═════ Passage to read ═════
Which was the greatest individual sports performance? or the Top 5 greatest individual performances?

– Don Larsen’s perfect game against the Dodgers in the 1956 World Series

– Wilt Chamberlain’s 100-point performance against the Knicks in 1962

– Secretariat’s win by 31 lengths at the 1973 Belmont Stakes

– Tiger Woods’ 15-stroke margin of victory at the 2000 U.S. Open

– Michael Phelps’ eight gold medals at the 2008 Summer Olympics

*Greenberg was a recent Hubba.  I’m still waiting for him to get back to me on this.

31 comments to 3D Weekend Five: A Mike & Mike Five

  • -fritz-

    “*Greenberg was a recent Hubba. I’m still waiting for him to get back to me on this.”

    Be sure and polish the pumps, Wanks! Best foot forward and all that, ya know?

    I’d say the best performance from your list, I’d have to say Phelp’s eight golds in the Olympics. That most likely was the best. More concentration and output from my viewpoint.

  • Stephanie

    The last play of the ice bowl GB v Dallas1967
    Affirmed’s win against Alydar in the Belmont Stakes…by a nostril
    Franco Harris, Steelers the Immaculate Reception
    Man O’ War’s 100 length win in the mile and 5/8ths Lawrence Realization Stakes at Belmont.
    Reggie Whites three sacks in Super Bowl 31.

  • 1. Kobe Bryant scoring 81 against Toronto in 2006. Wilt was dominant head and shoulders. Kobe is 6’6 or so and hit a lot of jumpers. Wilt was far and away the superior athlete on the floor in the ’60s so Kobe’s has always been far superior to me –as much as I hate to admit it.

    2. Reds’ Johnny Vander Meer — back to back no-hitters in 1938

    3. Agree on Don Larsen’s perfect World Series Game

    4. 7 no-hitters by Nolan Ryan

    5. Gale Sayers 6 TDs in 1965 against the 49ers… in the mud and every which way you can

  • Jack Nicklaus winning the 1986 Masters at age 46.

    Backup QB Frank Reich engineering the Buffalo Bills erasing a 32 point deficit against the Houston Oilers in the ’92/’93 playoffs (yes, en route to their third consecutive Super Bowl loss).

    As much as I hate saying this, but because I have to recognize the achievement, Pedro Martinez pitching six scoreless innings as a relief pitcher (with a non-100% back) to defeat the Indians in the 1999 AL Division Series.

    Larry Bird swooping in to steal Isiah Thomas’ pass and dumping the ball with eyes in the back of his head to a streaking DJ Johnson for the winning layup in the ’87 playoffs.

    Jesse Owens four 1936 Olympics gold medals under the nose of Der Fuhrer.
═════
_Task to complete_: Reproduce a section of the page on great sports performances word for word, starting at the words "The last play" and stopping after the words "to admit it.".
═════ Supplied records ═════
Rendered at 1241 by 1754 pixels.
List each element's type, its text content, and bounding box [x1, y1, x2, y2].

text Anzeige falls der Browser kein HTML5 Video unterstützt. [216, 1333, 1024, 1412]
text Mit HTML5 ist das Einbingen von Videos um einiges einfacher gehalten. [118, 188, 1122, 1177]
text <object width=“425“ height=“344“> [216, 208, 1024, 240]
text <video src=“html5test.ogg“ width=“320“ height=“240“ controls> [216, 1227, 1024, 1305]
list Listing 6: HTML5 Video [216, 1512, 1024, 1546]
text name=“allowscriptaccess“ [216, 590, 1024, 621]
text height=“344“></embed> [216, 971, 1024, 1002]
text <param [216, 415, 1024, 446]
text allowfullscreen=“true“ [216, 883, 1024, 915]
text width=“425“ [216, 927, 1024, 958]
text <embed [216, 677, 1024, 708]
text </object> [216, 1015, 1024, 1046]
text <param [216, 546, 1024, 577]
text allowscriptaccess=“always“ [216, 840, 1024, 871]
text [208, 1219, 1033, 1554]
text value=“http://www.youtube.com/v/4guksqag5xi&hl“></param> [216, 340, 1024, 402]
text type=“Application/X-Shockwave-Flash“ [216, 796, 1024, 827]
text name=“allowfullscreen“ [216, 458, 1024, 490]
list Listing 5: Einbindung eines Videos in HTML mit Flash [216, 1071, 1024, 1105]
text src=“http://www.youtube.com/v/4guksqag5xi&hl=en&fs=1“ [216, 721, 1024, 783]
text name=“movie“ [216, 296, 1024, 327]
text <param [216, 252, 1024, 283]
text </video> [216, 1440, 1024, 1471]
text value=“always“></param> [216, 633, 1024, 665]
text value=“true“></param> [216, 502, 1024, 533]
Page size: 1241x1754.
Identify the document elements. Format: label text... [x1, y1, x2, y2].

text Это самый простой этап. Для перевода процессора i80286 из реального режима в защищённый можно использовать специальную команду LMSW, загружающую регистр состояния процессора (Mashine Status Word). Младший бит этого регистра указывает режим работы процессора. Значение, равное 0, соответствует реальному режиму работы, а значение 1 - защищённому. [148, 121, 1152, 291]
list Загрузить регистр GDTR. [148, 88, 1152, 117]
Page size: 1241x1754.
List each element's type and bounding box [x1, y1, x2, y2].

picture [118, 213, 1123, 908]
═════
_The completed task_:
The last play of the ice bowl GB v Dallas1967
    Affirmed’s win against Alydar in the Belmont Stakes…by a nostril
    Franco Harris, Steelers the Immaculate Reception
    Man O’ War’s 100 length win in the mile and 5/8ths Lawrence Realization Stakes at Belmont.
    Reggie Whites three sacks in Super Bowl 31.

  • 1. Kobe Bryant scoring 81 against Toronto in 2006. Wilt was dominant head and shoulders. Kobe is 6’6 or so and hit a lot of jumpers. Wilt was far and away the superior athlete on the floor in the ’60s so Kobe’s has always been far superior to me –as much as I hate to admit it.